Museums, Programs, Historic Sites
Chesapeake Bay Maritime Museum
Chesapeake Bay Maritime Museum
213 North Talbot Street
St. Michaels
Maryland 21663
410-745-2916
The Chesapeake Bay Maritime Museum was founded in 1965 on Navy Point in St. Michaels, a Talbot County riverfront village on Maryland’s Eastern Shore. The museum’s 18-acre waterfront campus was once the site of a busy complex of seafood packing houses, docks, and workboats. A landmark on the campus, the Hooper Strait Lighthouse, has not always resided in its current location.
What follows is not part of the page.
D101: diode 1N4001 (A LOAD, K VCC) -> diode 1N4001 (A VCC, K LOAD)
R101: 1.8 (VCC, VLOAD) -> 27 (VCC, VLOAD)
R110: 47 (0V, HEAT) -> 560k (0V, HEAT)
In 1965 it had been condemned by the United States government and was slated to be demolished. The museum purchased it from the demolition contractor for $1,000 and, through the generosity of the Arundel Corporation, barged it sixty miles north to its new home on Navy Point in 1966. Today, there are 35 buildings, 10 of which house exhibitions that are open to the public.
PROGRAM DESCRIPTION:
Ten exhibition buildings trace the geological, social, and economic history of the Chesapeake Bay through the age of sail and the steamboat era to the advent of the gasoline and diesel-powered engines. The museum’s Howard Chappelle research library holds more than 10,000 volumes. The museum’s collection of Chesapeake Bay watercraft is the largest in existence, numbering about 85 boats. Eleven of the collection’s largest vessels are on floating display at the museum’s docks. The Chesapeake Bay Maritime Museum is the only museum devoted to interpreting the entire maritime region of the Bay.